Eher beiläufig werden im Film auch die Unzulänglichkeiten und bürokratischen Hürden des Fürsorgesystems beleuchtet. So würde Tante Marie-Anna die Jugendlichen gerne aufnehmen, benötigt aber dazu die Unterschriften von Vater und Mutter. Marie-Davina verweigert das aber, sie vergnügt sich lieber mit ihrem neuen Lover. Hilflos müssen die Geschwister auch miterleben, wie die destruktive Mutter die Habseligkeiten und persönlichen Dinge der Jugendlichen für ein paar Euro verscherbelt. Kein Wunder, dass Thomas ausrastet, als er in seinem leer geräumten Jugendzimmer steht.

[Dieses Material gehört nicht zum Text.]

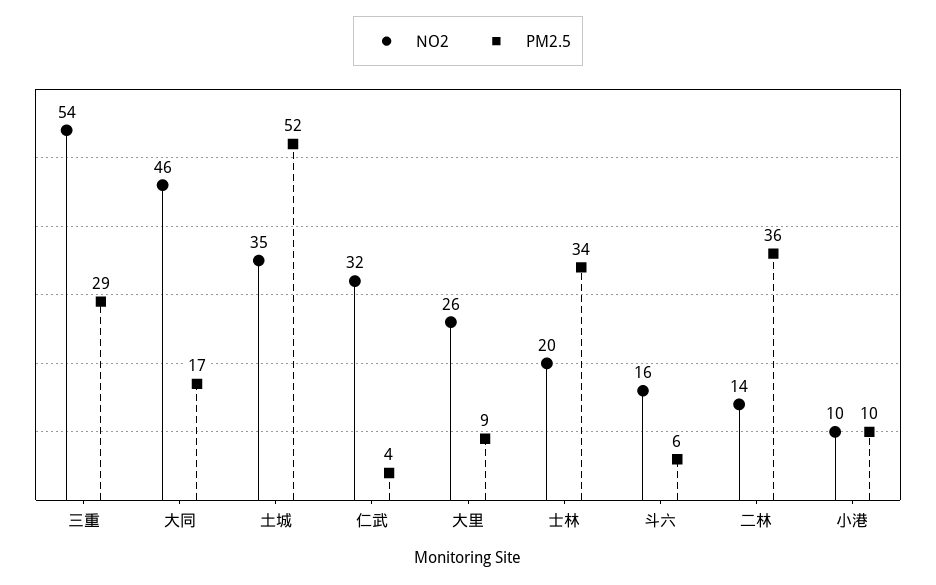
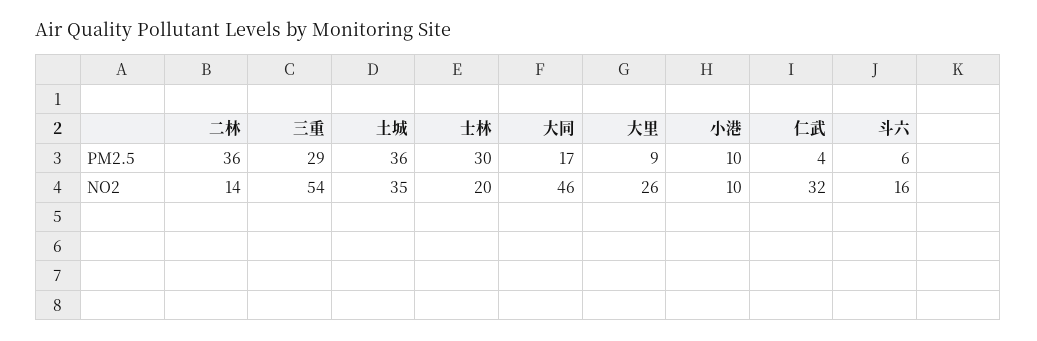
  {
    "NO2": {
      "三重": 54,
      "大同": 46,
      "土城": 35,
      "仁武": 32,
      "大里": 26,
      "士林": 20,
      "斗六": 16,
      "二林": 14,
      "小港": 10
    },
    "PM2.5": {
      "三重": 29,
      "大同": 17,
-     "土城": 52,
+     "土城": 36,
      "仁武": 4,
      "大里": 9,
-     "士林": 34,
+     "士林": 30,
      "斗六": 6,
      "二林": 36,
      "小港": 10
    }
  }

Auch wenn in diesem Kontext manche Wendung etwas formelhaft wirkt, so vermeidet die Regie doch weitgehend eine allzu vereinfachende Schwarzweiß-Malerei der staatlichen Einrichtungen.
Eindringlich erzählt das kraftvolle Außenseiterdrama von einer ebenso stabilen wie zärtlichen Geschwisterliebe, zeigt, wie Bruder und Schwester aus einer dysfunktionalen Familie in eine Patchwork-Familie katapultiert werden, dort aber nicht wirklich ankommen und in neuen Unterkünften landen. Auf der Suche nach einer neuen Heimat müssen die beiden Entwurzelten viele Rückschläge verkraften.

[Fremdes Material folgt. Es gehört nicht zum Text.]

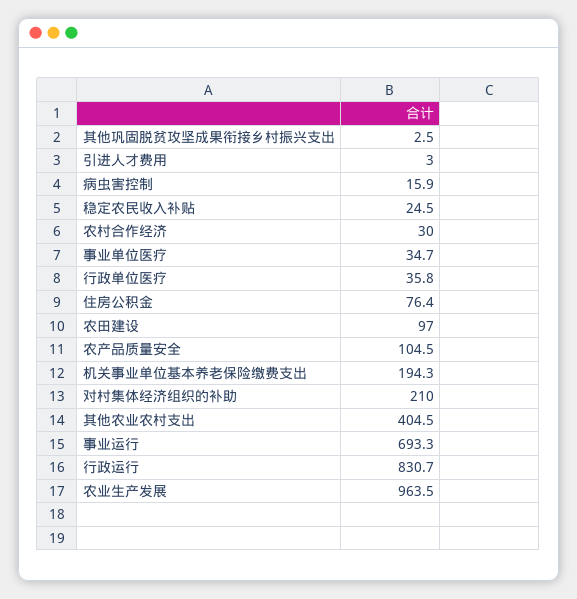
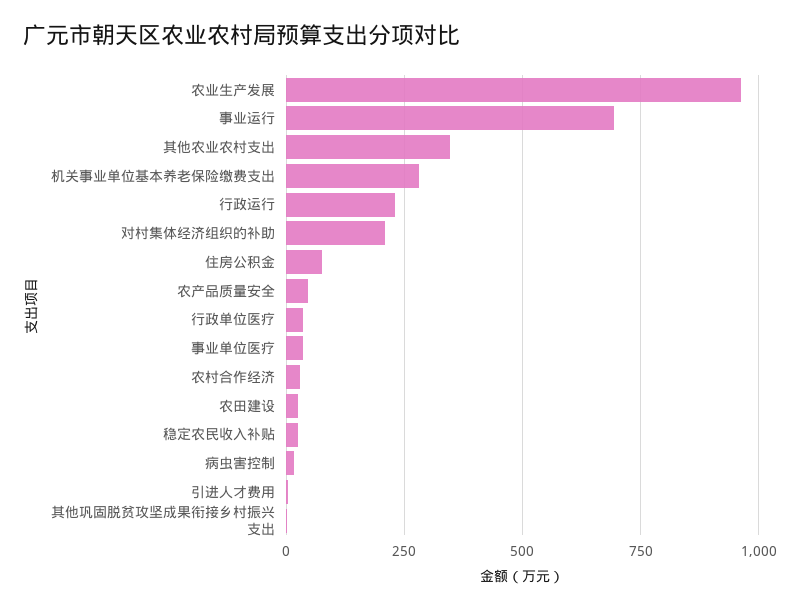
  {
    "其他巩固脱贫攻坚成果衔接乡村振兴支出": 2.5,
    "引进人才费用": 3,
    "病虫害控制": 15.9,
    "稳定农民收入补贴": 24.5,
    "农村合作经济": 30,
    "事业单位医疗": 34.7,
    "行政单位医疗": 35.8,
    "住房公积金": 76.4,
-   "农田建设": 97,
+   "农田建设": 25,
-   "农产品质量安全": 104.5,
+   "农产品质量安全": 50,
-   "机关事业单位基本养老保险缴费支出": 194.3,
+   "机关事业单位基本养老保险缴费支出": 275,
    "对村集体经济组织的补助": 210,
-   "其他农业农村支出": 404.5,
+   "其他农业农村支出": 350,
    "事业运行": 693.3,
-   "行政运行": 830.7,
+   "行政运行": 225,
    "农业生产发展": 963.5
  }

Der junge Laiendarsteller Maxime Calicharane spielt Thomas, der zwischen Ausgrenzung und Sehnsucht nach Geborgenheit, Liebe und Aggression hin- und herschwankt, in dem kraftvollen Jugend- und Familiendrama mit schier unerschöpflicher Energie. Bewundernswert sind die Breaking-Sequenzen, in denen Calicharane zu pulsierenden Hip-Hop-Tracks sein erstaunliches Können als Tänzer präsentieren kann. In die elektrisierenden Choreographien sind zugleich Elemente des traditionellen Maloya-Tanzstils der Insel und des Afro Dance eingeflossen, die den Szenen ein geradezu exotisches Flair geben. Aber auch als Schauspieler kann sich Calicharane sehen lassen: Mitreißend ist jene Szene, in der ein gedemütigter Thomas seine größte Schwäche zeigt und seine Mutter per Smartphone mehrfach anfleht, ihn wieder zurückzunehmen.

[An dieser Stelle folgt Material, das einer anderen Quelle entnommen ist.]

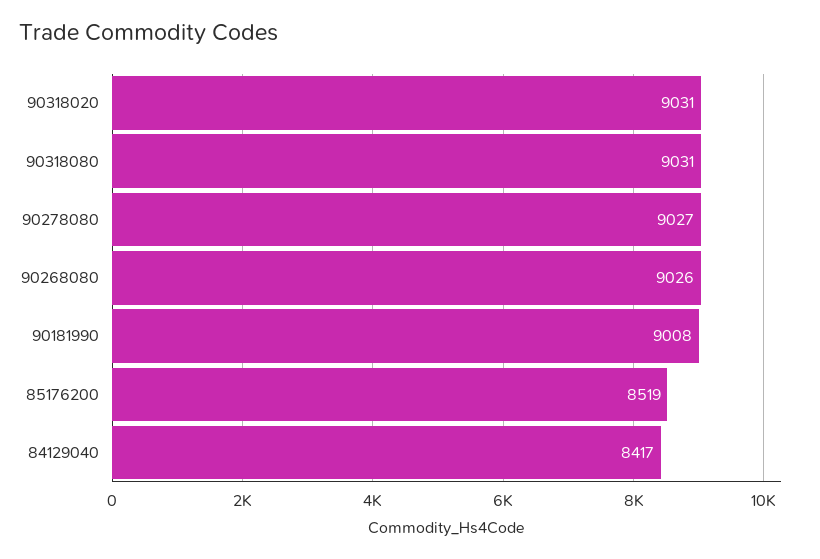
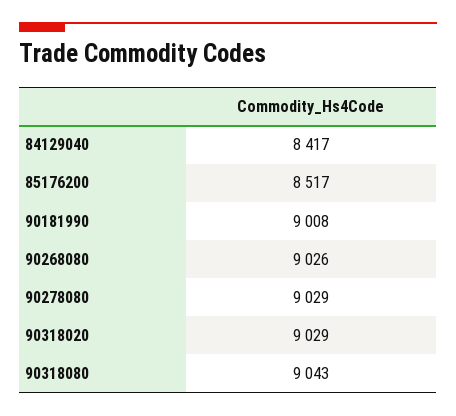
  {
-   "90318020": 9031,
+   "90318020": 9029,
-   "90318080": 9031,
+   "90318080": 9043,
-   "90278080": 9027,
+   "90278080": 9029,
    "90268080": 9026,
    "90181990": 9008,
-   "85176200": 8519,
+   "85176200": 8517,
    "84129040": 8417
  }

Wenn es um die Darstellung starker Emotionen geht, muss Brilliana Domitile Clain nicht zurückstehen. Als Audrey kämpft sie nicht nur für sich und den aufsässigen Bruder, sondern muss auch stets das Wohl ihres Babys im Auge behalten, vor allem in jenen dramatisch zugespitzten Szenen, in denen sie sich aus der toxischen Beziehung zu dem labilen Kindsvater Rudy zu befreien versucht. Mit großer Sympathie sehen wir der jungen Darstellerin zu, wie ihre Audrey zielstrebig und effektiv eine Lösung ersinnt, die ihr, Sloane und Thomas endlich Ruhe und Geborgenheit schenkt.